Esforcemo-nos para que fique conosco e digamos com
os discípulos de Emaús: Mane nobiscum,
Domine: “Fica conosco, Senhor” [Lc. XXIV, 29], e estaremos certos de que
Ele não se irá embora a não ser que o deixemos ir. Não façamos como a gente de
Gerasa, que lhe pediu que fosse embora das suas terras, pois haviam perdido uma
vara de porcos por culpa dEle, para salvar um homem do qual havia expulsado uma
legião de demônios que logo a seguir destruíram os porcos. Não façamos algo
parecido, expulsando Deus por um amor desordenado aos lucros temporais ou por
desejos sujos, ao invés de abandonar tudo nEle para proveito das nossas almas;
se isto acontecer, podemos ter a certeza de que Deus não ficará conosco, uma
vez que o teremos expulsado tão rudemente.
E não falamos tampouco o que fizeram as turvas de
Jerusalém, que no Domingo de Ramos receberam Cristo esplendidamente e com
grande fervor em devota procissão; e na Sexta-feira seguinte o entregaram a uma
vergonhosa Paixão. No domingo, gritavam: Bendictus
qui venit in nomine Domine: “Bendito o que vem em nome do Senhor”; e na
sexta clamavam: Non hunc, sed Barabbam:
“Não queremos este, mas Barrabás”. No domingo, gritavam: Osanna inexcelsis; na sexta, Tolle,
tolle, crucifige eum [Hosana nas
alturas e Tira-o, tira-o,
crucifica-o; Mt. XXI, 9 e 23; Lc. XIII, 35; Jo. XIX, 25].
Certamente nunca o recebemos tão bem e tão
devotamente como na Páscoa; se depois caímos num estado miserável, vivendo num
pecado que expulsa o nosso Senhor das nossas almas, provamos que o tínhamos
recebido como os judeus. Pois fazemos tudo o que podemos para tornar a
crucificar Cristo: Iterum, diz São
Paulo, crucifigentes filium Dei [Crucificaram novamente o Filho de Deus (Hb.
VI, 6)].
Bons leitores cristãos, recebamos o nosso Senhor
como o bom publicano Zaqueu, que, desejando ver Cristo e por ser baixo de
estatura, subiu a uma árvore. Nosso Senhor, vendo a sua devoção, chamou-o e
disse-lhe: “Zaqueu, desce porque hoje devo hospedar-me contigo”. E ele desceu
com toda a pressa e recebeu-o com muita alegria na sua casa. Mas não o recebeu
somente com a alegria de uma emoção superficial e passageira, antes
propriamente e com boa intenção. A partir desse momento, reembolsou os que
tinha defraudado e, generosamente, por cada centavo devolveu-lhes quatro. E,
mais ainda, imediatamente, sem demora, ofereceu-se a dar metade dos seus bens
aos pobres.
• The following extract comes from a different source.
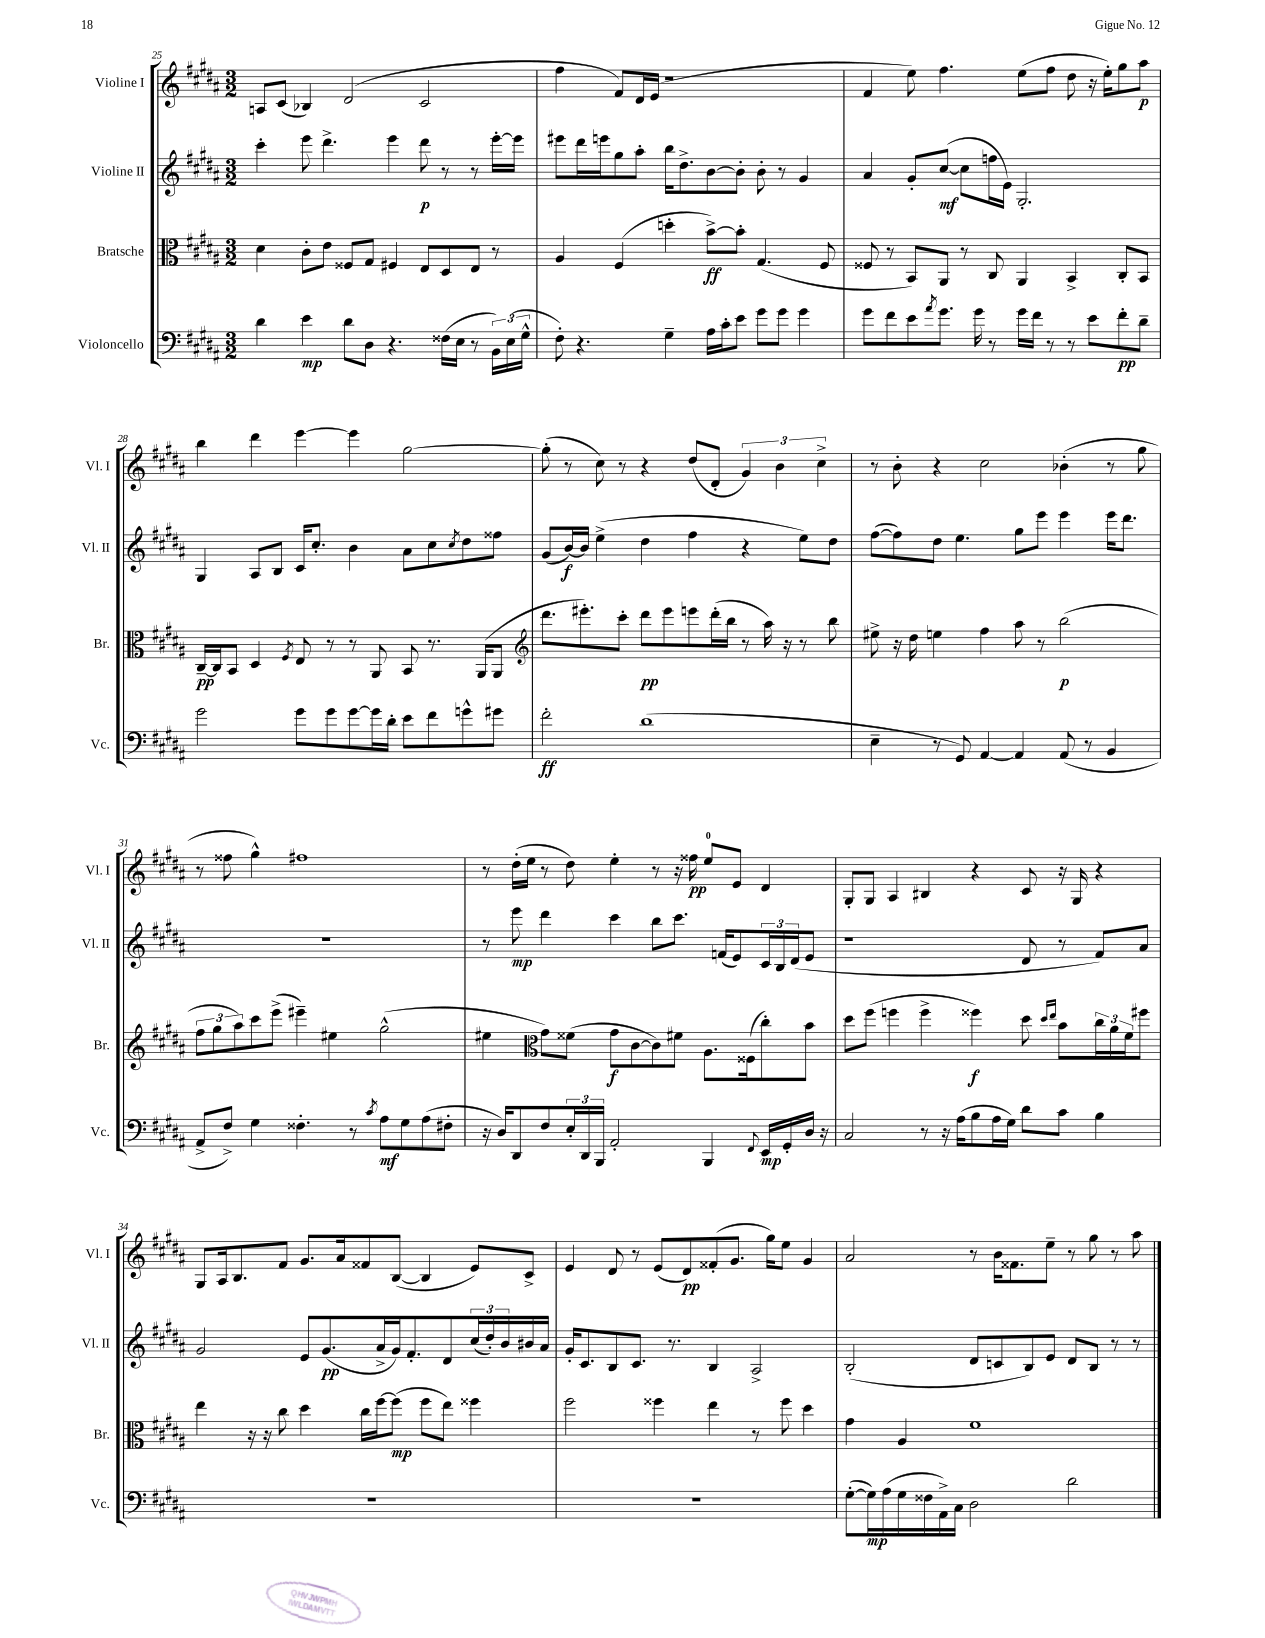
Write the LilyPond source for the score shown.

Por isso, não disse: “Ouvirás que vou dar...”, mas disse: Ecce dimidium bonorum meorum do pauperibus:
Olha, Senhor, dou a metade dos meus bens aos pobres” [Lc. XIX, 8].
Com essa jovialidade, com essa presteza de
espírito, com essa alegria e gozo espirituais com que esse homem recebeu o
Senhor na sua casa, dê-nos o nosso Senhor a graça de receber o seu bendito
Corpo e Sangue, a sua santa Alma, junto com a sua Divindade todo-poderosa, nos
nossos corpos e nas nossas almas, para que o fruto das nossas boas obras dê
testemunho dignamente, e com uma fé tão plena e um propósito tão firme de viver
bem, como estamos obrigados a fazer.
Então Deus pronunciará a sua graciosa sentença e
dirá à nossa alma como disse a Zaqueu: Hodie
salus facta est huic domui: “Hoje foi dia de bem-estar e salvação para esta
casa” [Lc. XIX, 9]. Que a santíssima pessoa de Cristo que recebemos realmente
no Santo Sacramento, pelos méritos da sua amarga Paixão (da qual instituiu o
seu Corpo bendito como memorial), se digne conceder-nos a todos nós essa
salvação.
São Thomas More, “A Sós, com Deus – Escritos da
prisão”. São Paulo: Quadrante, 2002, p. 132-146.